Joining this internship was like opening a door that leads to the heaven of geochemistry and mineralogy. Since my background is in computer science, and that’s what I use to teach a drone on how to distinguish between meteorites and meteor-wrongs, I had no clue at all about mineralogy. I just knew that meteorites have different chemical compositions than other rocks, and they looked different too. But today, as we are approaching the fifth of week of this internship, my learning curve in geology, chemistry and mineralogy have significantly increased. We have learned how to use a Scanning Electron Microscope (SEM) to obtain images of our thin sections through the Energy Dispersive Spectroscopy (EDS) in it, and then analyze each spot using Aztec, to conduct chemical and elemental analysis. We have also been introduced to the Electron Probe Micro Analyzer (EPMA) as well as visual stage. In addition, we carried out a good amount of work in the clean lab to further investigate the elemental abundances in our varied selection of samples, ranging from whole rock to Allende and Murchison chondrules. We have also used the ICMPS and laser probe analysis to have more details about out lovely chondrules. If our grandparents always have stories to tell about their past, imagine what chondrules could tell us! Too bad they don’t speak, therefore we have to use all the techniques and skills learned from this internship to resolve the mystery behind each of them.

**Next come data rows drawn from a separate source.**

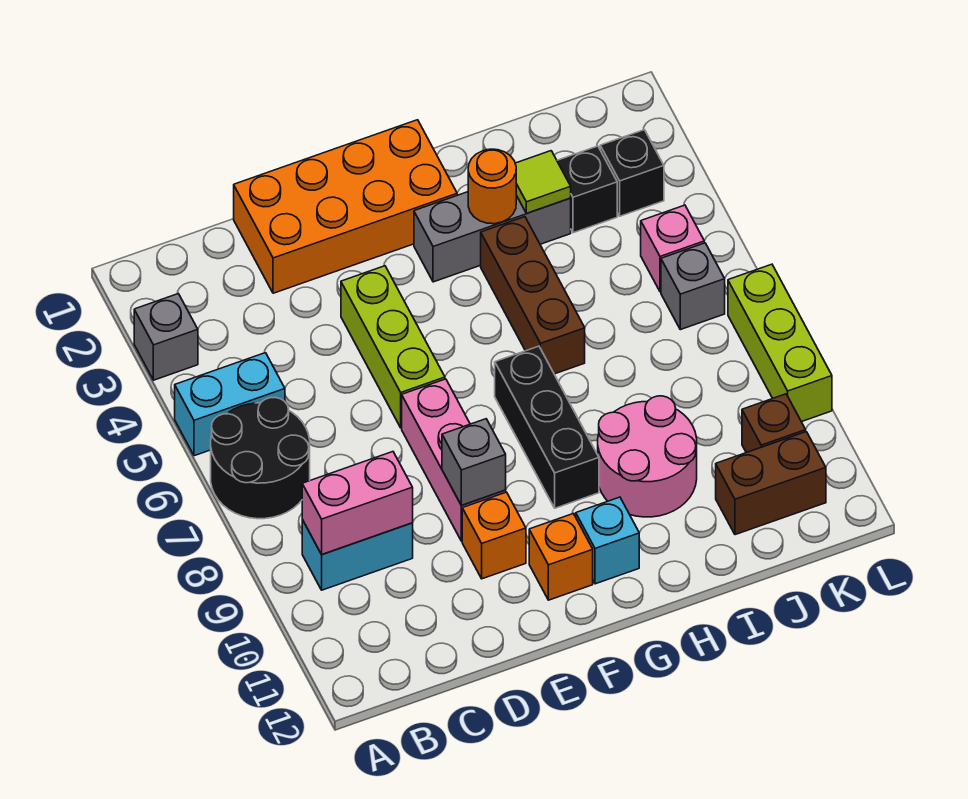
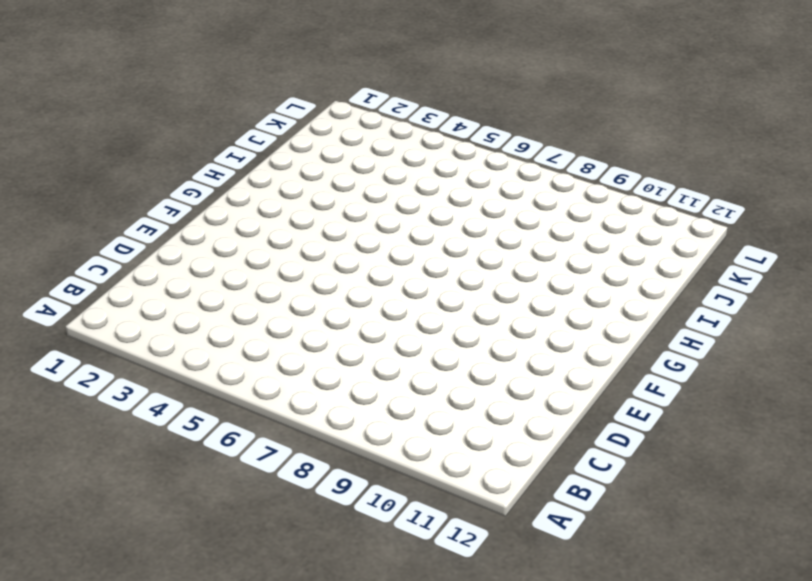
none -> grey brick A3 level 1
none -> cyan brick A5:B5 level 1
none -> black round brick A6:B7 level 1

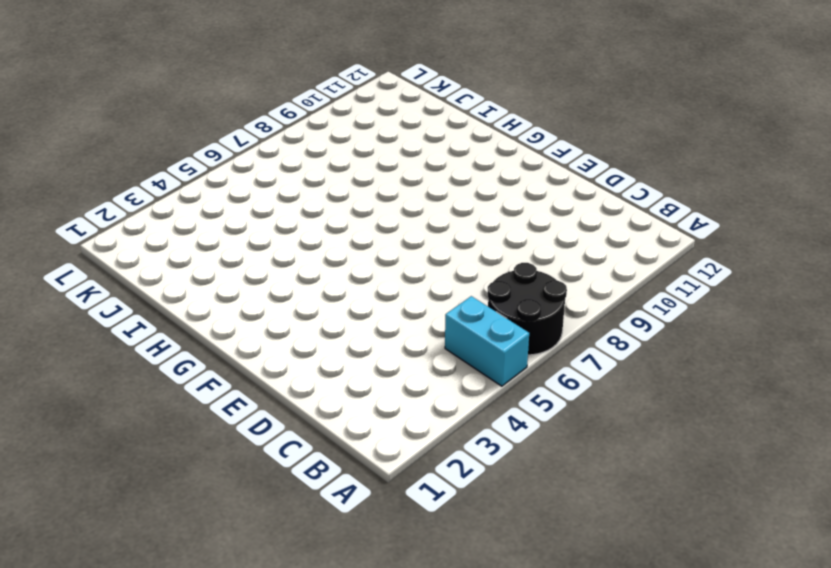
none -> grey brick A3 level 1
none -> cyan brick B9:C9 level 1
none -> orange brick D1:G2 level 1

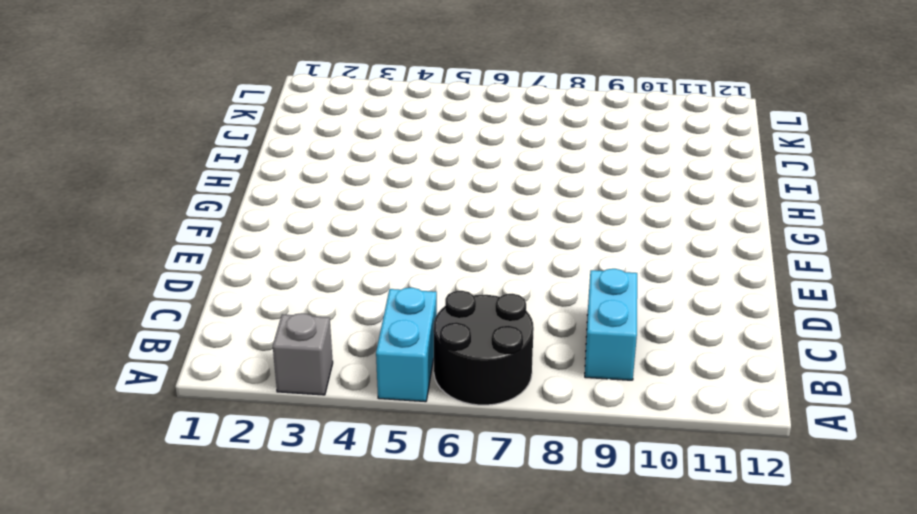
none -> orange brick D1:G2 level 1
none -> lime brick E4:E6 level 1
none -> pink brick E7:E9 level 1

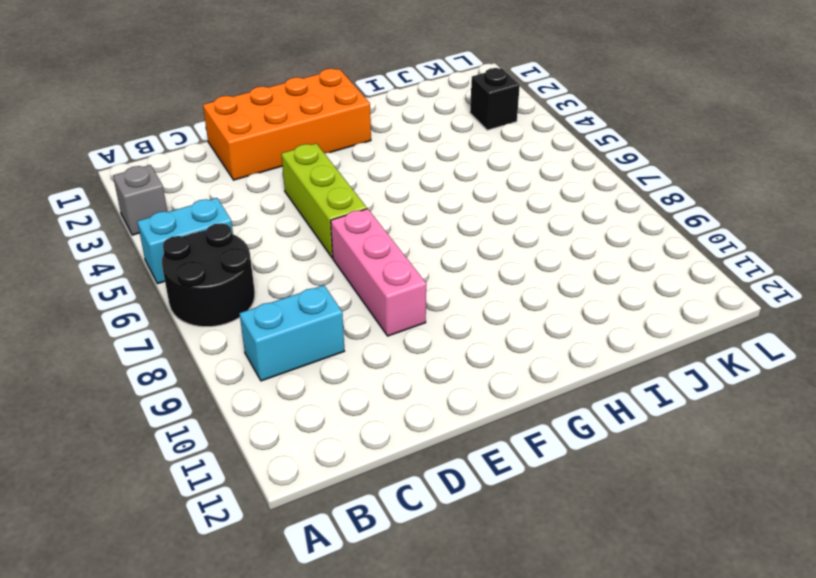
none -> orange brick E10 level 1
none -> orange brick F11 level 1
none -> grey brick G3:I3 level 1

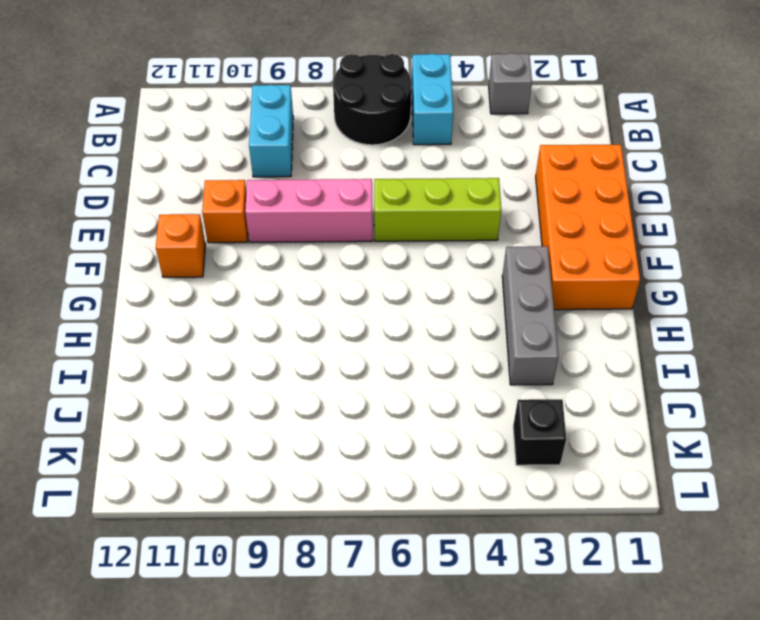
none -> black brick G7:G9 level 1
none -> cyan brick G11 level 1
none -> brown brick H4:H6 level 1

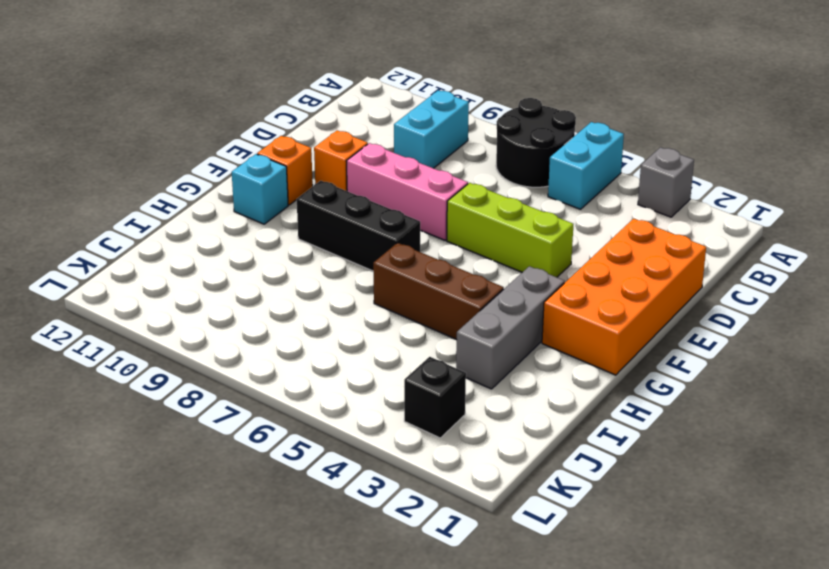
none -> pink round brick H9:I10 level 1
none -> black brick J3 level 1
none -> brown brick J11:K11 level 1

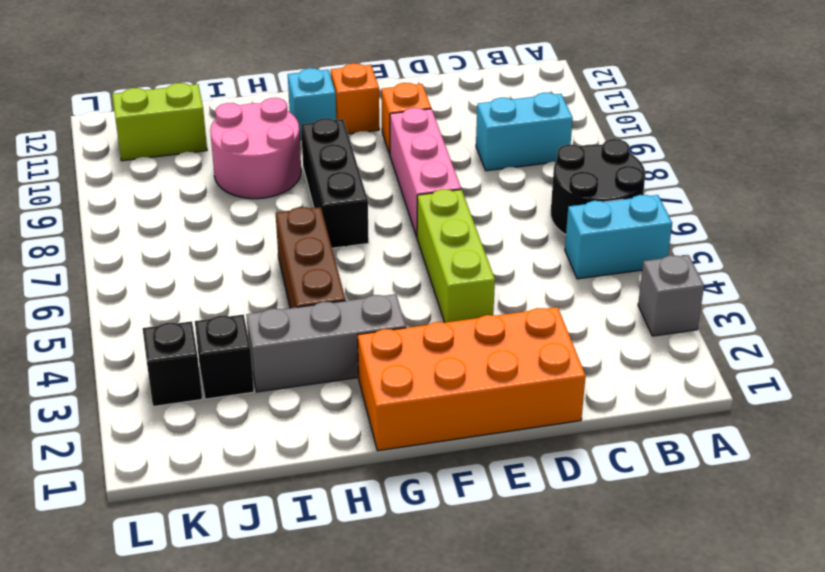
lime brick J11:K11 level 1 -> brown brick J11:K11 level 1
none -> pink brick K5 level 1
none -> grey brick K6 level 1
none -> brown brick K10 level 1

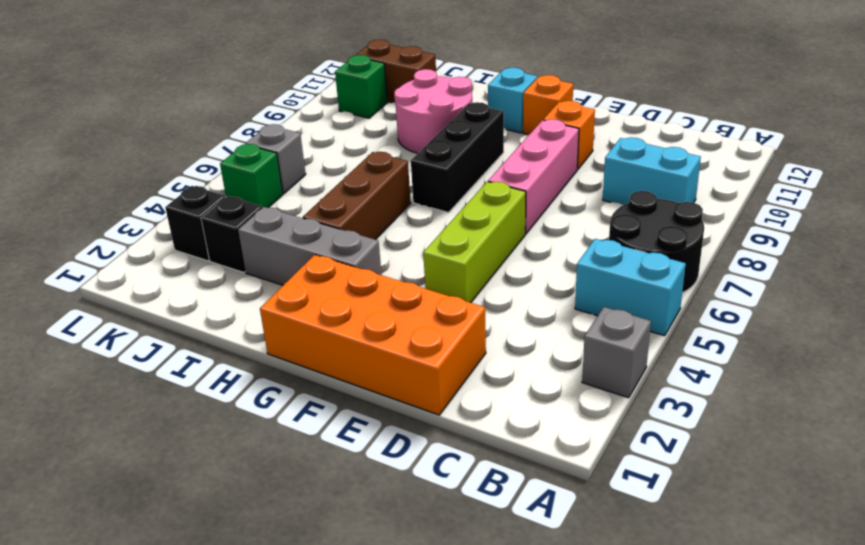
green brick K5 level 1 -> pink brick K5 level 1
green brick K10 level 1 -> brown brick K10 level 1
none -> lime brick L7:L9 level 1
none -> pink brick B9:C9 level 2
none -> grey brick E9 level 2

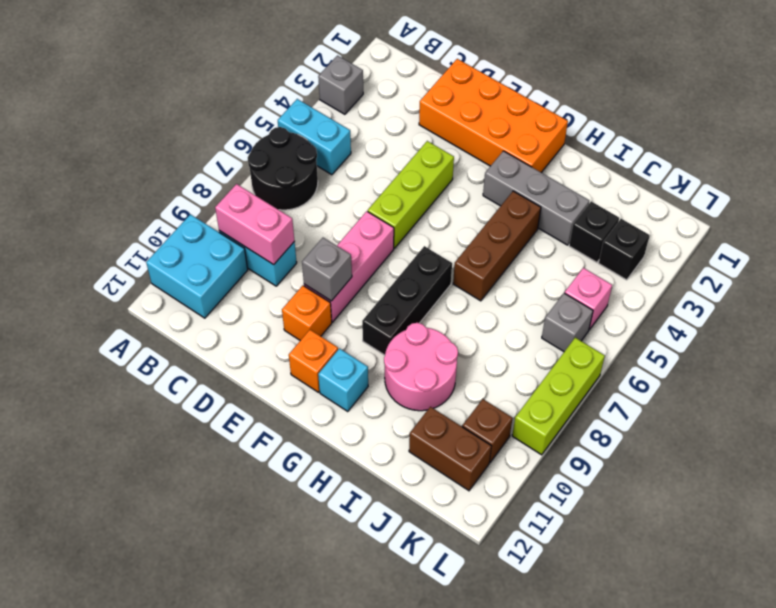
cyan brick A10:B11 level 1 -> none
none -> orange round brick H3 level 2
none -> lime tile I3 level 2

Aside from work, the professors and lab technicians are amazing and always ready to help. Each one of them inspired us and enlightened us in a different way. I would like to express my gratitude to all of them for answering all my vague questions, for helping me when I did something wrong in the clean lab especially and for always encouraging me to explore more about what we’re doing. My teammates in this project are very enthusiastic and cooperative, each of them has contributed to my knowledge in this field, especially my lab partner, Noah. A special thank you to the teammate who always took into consideration that I’m kind of far from this world of rocks and always tried his best to explain things for me, from the simplest to the toughest. Thank you for your patience.
This internship was a doorway to learn a new field of science, gain technical skills, use amazing facilities, make friends, exchange thoughts with professionals and explore japan. I cannot imagine being in an internship as good as this one. The efforts put to make this internship happen are highly appreciated, and hopefully with all the information planted in our brains today, its results will shine clearly tomorrow.